Álava (en euskera, Araba) es una provincia de España y un territorio histórico de la comunidad autónoma del País Vasco. Su capital es Vitoria, que también ostenta la capitalidad del País Vasco. Es la más extensa y menos poblada de las tres provincias vascas.
Álava fue habitada en el pasado por autrigones, caristios, várdulos, berones y vascones. A la época romana se adscriben los importantes yacimientos encontrados tanto en la parte más septentrional (Aloria) como en la central (Iruña-Veleia, Arkaia, San Román) –por la que transita la calzada Ab Asturica Burdigalam– y en la meridional (Campezo).
Su nombre vasco procede del romance Alaba, que viene a su vez del término latino planus (llano, plano). En vasco también ha sido denominada como Araba-herria o Alaba-herria (forma utilizada por Axular).
Entre los siglos IX y XI cae bajo la órbita del reino leonés, que llegó a nombrar algún conde de Álava, si bien dependió del condado de Castilla hasta la época de Sancho III el Mayor de Navarra. Los condes de Álava nombrados desde entonces lo serán por los reyes navarros.

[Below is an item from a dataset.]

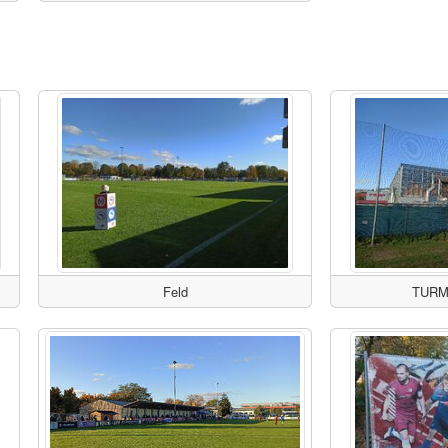
Feld
TURM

Álava, como el resto de provincias del País Vasco, es un territorio histórico. Se halla regido por la Diputación foral de Álava, órgano de gobierno provincial con importantes competencias en diversas materias. Éstas tienen su origen en un acuerdo de 1876 con el gobierno central que sustituyó al tradicional régimen foral: se trata de un concierto económico en virtud del cual la Diputación recauda los tributos de los alaveses, contribuyendo con ellos a las arcas del Estado y proveyendo a los alaveses de servicios en el ámbito de su competencia (carreteras, servicios sociales, Miñones, etc.).